Narcissisme, névrose, paranoïa, psychose et folie ont une place de choix dans les mythologies du monde et des dieux anthropomorphes. Le despote cruel, l'avide de pouvoir, le sage, le rusé, le fourbe et l'intelligent, le séducteur ou l'orgueilleux, le voluptueux et le déréglé, constellent les histoires primitives de Babylone à la Grèce, et de l'Inde au Mexique.
Seulement, même si les diverses formes d'état psychologique étaient déjà perçues par le monde polythéiste (il suffit de lire les mythes de narcisse ou de Gilgamesh pour s'en convaincre) il n'y a pas encore de véritables critiques, au sens psychologique du terme, à l'adresse de certains comportements. Il s'agit plutôt d'une sorte d'état des lieux, un exposé des plus violentes conduites humaines (vol, enlèvement, viols, meurtres, etc.) et des émotions les plus caractéristiques (peur, jalousie, vengeance, ruse, envie, etc.).
Il faudra attendre l'arrivée des grandes valeurs humaines initiées par le judaïsme, le christianisme, le bouddhisme et la philosophie socratique, pour voir se poser un véritable jugement de valeur sur certains caractères.
à partir du moment où l'humanité a conçu (ou à perçu) l'idée d'un dieu unique, totalement parfait et incarnant l'amour absolu, elle a placé les qualités divines comme idéal à atteindre.

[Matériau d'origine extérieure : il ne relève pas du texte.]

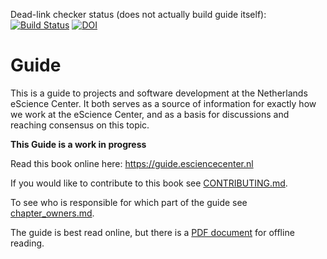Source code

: Dead-link checker status (does not actually build guide itself): [![Build Status](https://travis-ci.org/NLeSC/guide.svg?branch=master)](https://travis-ci.org/NLeSC/guide)
[![DOI](https://zenodo.org/badge/DOI/10.5281/zenodo.4020622.svg)](https://doi.org/10.5281/zenodo.4020622)

# Guide

This is a guide to projects and software development at the Netherlands eScience Center. It both serves as a source of information for exactly how we work at the eScience Center, and as a basis for discussions and reaching consensus on this topic.

**This Guide is a work in progress**

Read this book online here: https://guide.esciencecenter.nl

If you would like to contribute to this book see [CONTRIBUTING.md](CONTRIBUTING.md).

To see who is responsible for which part of the guide see [chapter_owners.md](chapter_owners.md).

The guide is best read online, but there is a [PDF document](https://doi.org/10.5281/zenodo.4020564) for offline reading.
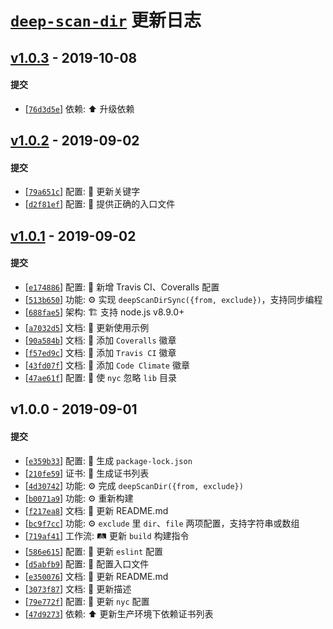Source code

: # [`deep-scan-dir`][deep-scan-dir] 更新日志

## [v1.0.3](https://github.com/iTonyYo/deep-scan-dir/compare/v1.0.2...v1.0.3) - 2019-10-08

#### 提交

- [[`76d3d5e`](https://github.com/iTonyYo/deep-scan-dir/commit/76d3d5e5876e9cddcbac621c64a45a83306e394b)] 依赖: :arrow_up: 升级依赖
## [v1.0.2](https://github.com/iTonyYo/deep-scan-dir/compare/v1.0.1...v1.0.2) - 2019-09-02

#### 提交

- [[`79a651c`](https://github.com/iTonyYo/deep-scan-dir/commit/79a651cac98589f1f81b80ee0395c441a84ad7cc)] 配置: :wrench: 更新关键字
- [[`d2f81ef`](https://github.com/iTonyYo/deep-scan-dir/commit/d2f81ef94c0f930ae18e9baad34876261c683bc9)] 配置: :wrench: 提供正确的入口文件
## [v1.0.1](https://github.com/iTonyYo/deep-scan-dir/compare/v1.0.0...v1.0.1) - 2019-09-02

#### 提交

- [[`e174886`](https://github.com/iTonyYo/deep-scan-dir/commit/e174886d27d28058d10eabc4a9e3150b8d783466)] 配置: :wrench: 新增 Travis CI、Coveralls 配置
- [[`513b650`](https://github.com/iTonyYo/deep-scan-dir/commit/513b6504309e9809442801bf24f377d5f264ee1a)] 功能: :gear: 实现 `deepScanDirSync({from, exclude})`，支持同步编程
- [[`688fae5`](https://github.com/iTonyYo/deep-scan-dir/commit/688fae5ce213526cb14329affe615b307a58eb4b)] 架构: :building_construction: 支持 node.js v8.9.0+
- [[`a7032d5`](https://github.com/iTonyYo/deep-scan-dir/commit/a7032d53d1937ab57f4d36b73cbf53dc79c15839)] 文档: :memo: 更新使用示例
- [[`90a584b`](https://github.com/iTonyYo/deep-scan-dir/commit/90a584b0bd80ca03713780282da3c35f2bcc622d)] 文档: :memo: 添加 `Coveralls` 徽章
- [[`f57ed9c`](https://github.com/iTonyYo/deep-scan-dir/commit/f57ed9c52814db1f6abebdedef22cfcaa98a63ca)] 文档: :memo: 添加 `Travis CI` 徽章
- [[`43fd07f`](https://github.com/iTonyYo/deep-scan-dir/commit/43fd07f3a3d2cd3b335af3095ca406211a55aa94)] 文档: :memo: 添加 `Code Climate` 徽章
- [[`47ae61f`](https://github.com/iTonyYo/deep-scan-dir/commit/47ae61fe25f96b2cfc1d3ccbd5095b1f010d5c71)] 配置: :wrench: 使 `nyc` 忽略 `lib` 目录
## v1.0.0 - 2019-09-01

#### 提交

- [[`e359b33`](https://github.com/iTonyYo/deep-scan-dir/commit/e359b33c43265f2c4ec888ee18dc0def828ea802)] 配置: :wrench: 生成 `package-lock.json`
- [[`210fe59`](https://github.com/iTonyYo/deep-scan-dir/commit/210fe590d9580970a59ba10c40d10f766e72a091)] 证书: :page_facing_up: 生成证书列表
- [[`4d30742`](https://github.com/iTonyYo/deep-scan-dir/commit/4d30742c91e078e3bb332e0a3601dd33808df950)] 功能: :gear: 完成 `deepScanDir({from, exclude})`
- [[`b0071a9`](https://github.com/iTonyYo/deep-scan-dir/commit/b0071a939fa2dfcd3d735459cf14e7f1ba5bfeaa)] 功能: :gear: 重新构建
- [[`f217ea8`](https://github.com/iTonyYo/deep-scan-dir/commit/f217ea8f6009edbc56ff6deaa9c02d14bb546e0a)] 文档: :memo: 更新 README.md
- [[`bc9f7cc`](https://github.com/iTonyYo/deep-scan-dir/commit/bc9f7cc29795cea67f72028659e57854d9a442e4)] 功能: :gear: `exclude` 里 `dir`、`file` 两项配置，支持字符串或数组
- [[`719af41`](https://github.com/iTonyYo/deep-scan-dir/commit/719af4152b9a892255b6bf748cbcc7debd1ada5f)] 工作流: :railway_track: 更新 `build` 构建指令
- [[`586e615`](https://github.com/iTonyYo/deep-scan-dir/commit/586e615f1ffec960aac5e48451d69c59572160c7)] 配置: :wrench: 更新 `eslint` 配置
- [[`d5abfb9`](https://github.com/iTonyYo/deep-scan-dir/commit/d5abfb96c1d4c166b404dc6d3574b2f73734935d)] 配置: :wrench: 配置入口文件
- [[`e350076`](https://github.com/iTonyYo/deep-scan-dir/commit/e350076634711d8df9be69fa779920235c7cf2c3)] 文档: :memo: 更新 README.md
- [[`3073f87`](https://github.com/iTonyYo/deep-scan-dir/commit/3073f876c1625772873478060a7d06106e27b557)] 文档: :memo: 更新描述
- [[`79e772f`](https://github.com/iTonyYo/deep-scan-dir/commit/79e772f4ee691ba0e893937bb13beb75915002d2)] 配置: :wrench: 更新 `nyc` 配置
- [[`47d9273`](https://github.com/iTonyYo/deep-scan-dir/commit/47d927345914e43530289361c8c00599a5829aee)] 依赖: :arrow_up: 更新生产环境下依赖证书列表

[deep-scan-dir]: https://git.io/fjp3u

De ce tournant décisif pour l'humanité, l'homme n'a cessé de dévaluer et de mettre à jour certains comportements humains violents, qui étaient acceptés jusqu'alors par les polythéismes, dans la mesure où ils étaient également l'apanage des dieux.
Il est intéressant de remarquer, que le psychisme et les actes des dieux polythéistes, sont extrêmement similaires au comportement des dominants naturels comme ceux de l'humanité d'alors : narcissisme, agressivité, thésaurisation des privilèges, ruses, inflexibilité etc. (comme Ulysse par exemple).

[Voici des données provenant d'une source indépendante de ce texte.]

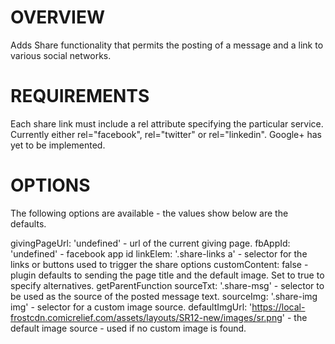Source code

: 
OVERVIEW
========

Adds Share functionality that permits the posting of a message and a link to various social networks.

REQUIREMENTS
============

Each share link must include a rel attribute specifying the particular service. Currently either rel="facebook", rel="twitter" or rel="linkedin". Google+ has yet to be implemented.

OPTIONS
=======

The following options are available - the values show below are the defaults.

givingPageUrl: 'undefined' - url of the current giving page.
fbAppId: 'undefined' - facebook app id
linkElem: '.share-links a' - selector for the links or buttons used to trigger the share options
customContent: false - plugin defaults to sending the page title and the default image. Set to true to specify alternatives.
getParentFunction
sourceTxt: '.share-msg' - selector to be used as the source of the posted message text.
sourceImg: '.share-img img' - selector for a custom image source.
defaultImgUrl: 'https://local-frostcdn.comicrelief.com/assets/layouts/SR12-new/images/sr.png' - the default image source - used if no custom image is found.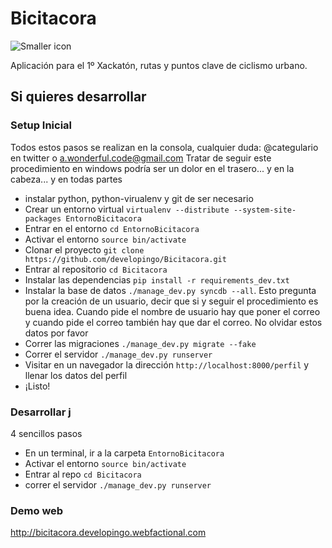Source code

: Bicitacora
=======



 ![Smaller icon](http://medioyforma.info/teca/bicichico.png "Bicitacora")


Aplicación para el 1º Xackatón, rutas y puntos clave de ciclismo urbano.

## Si quieres desarrollar

### Setup Inicial

Todos estos pasos se realizan en la consola, cualquier duda: @categulario en twitter o a.wonderful.code@gmail.com
Tratar de seguir este procedimiento en windows podría ser un dolor en el trasero... y en la cabeza... y en todas partes

* instalar python, python-virualenv y git de ser necesario
* Crear un entorno virtual `virtualenv --distribute --system-site-packages EntornoBicitacora`
* Entrar en el entorno `cd EntornoBicitacora`
* Activar el entorno `source bin/activate`
* Clonar el proyecto `git clone https://github.com/developingo/Bicitacora.git`
* Entrar al repositorio `cd Bicitacora`
* Instalar las dependencias `pip install -r requirements_dev.txt`
* Instalar la base de datos `./manage_dev.py syncdb --all`.
	Esto pregunta por la creación de un usuario, decir que si y seguir el procedimiento es buena idea. Cuando pide el nombre de usuario hay que poner el correo
	y cuando pide el correo también hay que dar el correo. No olvidar estos datos por favor
* Correr las migraciones `./manage_dev.py migrate --fake`
* Correr el servidor `./manage_dev.py runserver`
* Visitar en un navegador la dirección `http://localhost:8000/perfil` y llenar los datos del perfil
* ¡Listo!

### Desarrollar j

4 sencillos pasos

* En un terminal, ir a la carpeta `EntornoBicitacora`
* Activar el entorno `source bin/activate`
* Entrar al repo `cd Bicitacora`
* correr el servidor `./manage_dev.py runserver`

### Demo web

<http://bicitacora.developingo.webfactional.com>

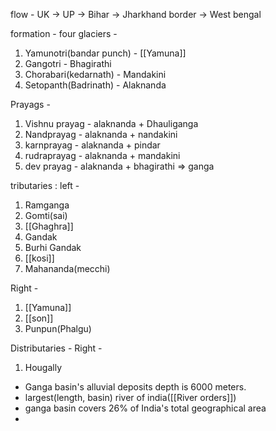 flow - UK -> UP -> Bihar -> Jharkhand border -> West bengal

formation - 
four glaciers -
1. Yamunotri(bandar punch) - [[Yamuna]]
2. Gangotri - Bhagirathi
3. Chorabari(kedarnath) - Mandakini
4. Setopanth(Badrinath) - Alaknanda

Prayags - 
1. Vishnu prayag - alaknanda + Dhauliganga
2. Nandprayag - alaknanda + nandakini
3. karnprayag - alaknanda + pindar
4. rudraprayag - alaknanda + mandakini
5. dev prayag - alaknanda + bhagirathi => ganga

tributaries :
left - 
1. Ramganga
2. Gomti(sai)
3. [[Ghaghra]]
4. Gandak
5. Burhi Gandak
6. [[kosi]]
7. Mahananda(mecchi)

Right -
1. [[Yamuna]]
2. [[son]]
3. Punpun(Phalgu)

Distributaries - 
Right - 
1. Hougally

- Ganga basin's alluvial deposits depth is 6000 meters.
- largest(length, basin) river of india([[River orders]])
- ganga basin covers 26% of India's total geographical area
-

Grâce aux monothéismes, l'homme est donc parvenu à dépasser la toute-puissance des dominants. à l'aide de ces grandes spiritualité il a réussi à surclasser les valeurs rigides et violentes des maîtres, au profit des valeurs naturellement plus paisibles des esclaves par essence plus résignée et moins agressif.
Progressivement, à mesure que s'installaient sur le monde les grandes spiritualités de l'unité et de l'amour, un vaste travail de compression des pulsions typique du leadorat (qui en font la qualité) s'est mis en place. C'est en grande partie grâce à ce travail de dépréciation du narcissisme au profit du névrosé, que l'humanité est parvenue à passer des mœurs de la nature (le dominant imposant sa toute puissance au dominé) aux grandes valeurs humaines telles que la démocratie (qui offre à l'inverse des aristocraties, la souveraineté aux dominés sur les dominants.
2002
Ce n'est pas une utopie. C'est une trajectoire déjà visible, inscrite dans l'histoire depuis le premier primate. Lentement. Imparfaitement. Mais dans une direction.